By Margarita Snegireva. The world's largest retailer Wal-Mart Stores Inc. will move design and development of its apparel to New York in a bid to revive declining clothing sales and cut production time.
Wal-Mart will close the product-development and sourcing divisions for men's, women's, and children's clothing at its Bentonville, Ark., headquarters, spokeswoman Linda Blakley said yesterday. She declined to say the number of jobs affected.
The retailer said last year it was expanding design studios in New York and named new executives after clothing sales faltered. Wal-Mart has said it moved too fast into fashionable lines such as Metro 7 dresses. It now will concentrate on upgrading T-shirts and other basics in a variety of colors.

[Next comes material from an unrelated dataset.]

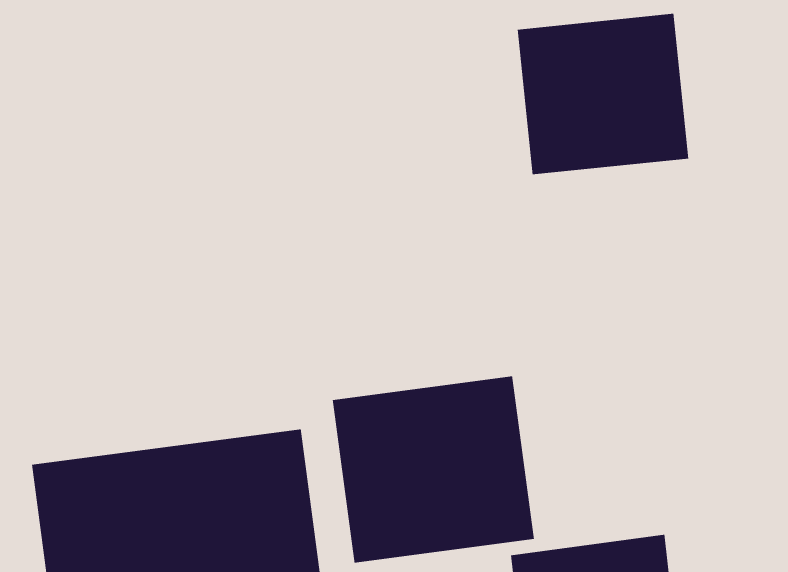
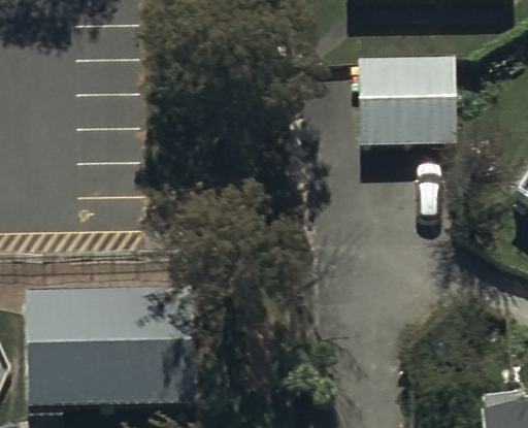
building: [332,375,534,563] -> none

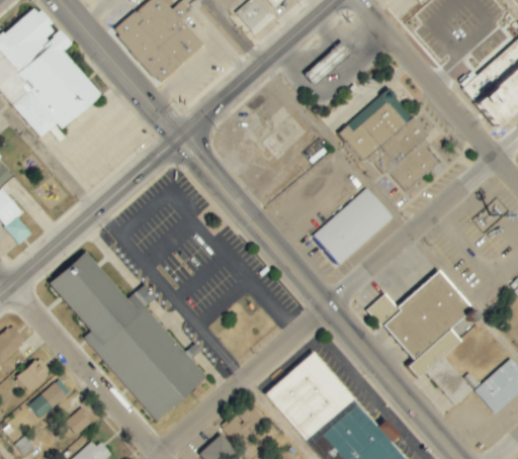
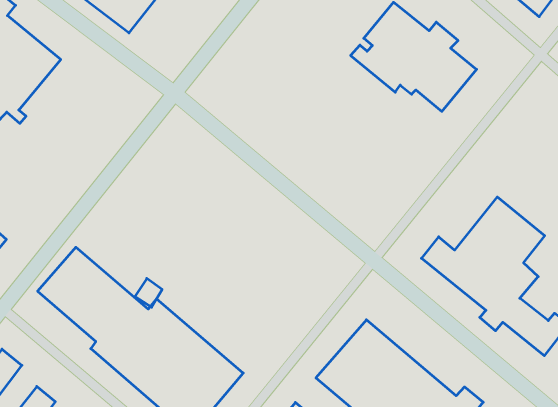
building: [313,187,394,265] -> none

Wal-Mart Stores, Inc. is an American public corporation that runs a chain of large, discount department stores. It is the world's largest public corporation by revenue, according to the 2007 Fortune Global 500. It was founded by Sam Walton in 1962, incorporated on October 31, 1969, and listed on the New York Stock Exchange in 1972. It is the largest private employer in the world and the fourth largest utility or commercial employer, trailing the Chinese army, the British National Health Service, and the Indian Railways. Wal-Mart is the largest grocery retailer in the United States, with an estimated 20% of the retail grocery and consumables business, as well as the largest toy seller in the U.S., with an estimated 22% share of the toy market.
Wal-Mart operates in Mexico as Walmex, in the UK as ASDA, and in Japan as Seiyu. It has wholly-owned operations in Argentina, Brazil, Canada, Puerto Rico, and the UK. Wal-Mart's investments outside North America have produced mixed results. The company's operations in South America and China are highly successful, but it sold its retail operations in South Korea and Germany in 2006 due to sustained losses.
Wal-Mart has been criticized by some community groups, women's rights groups, grassroots organizations, and labor unions, specifically for its extensive foreign product sourcing, low rates of employee health insurance enrollment, resistance to union representation, and alleged sexism.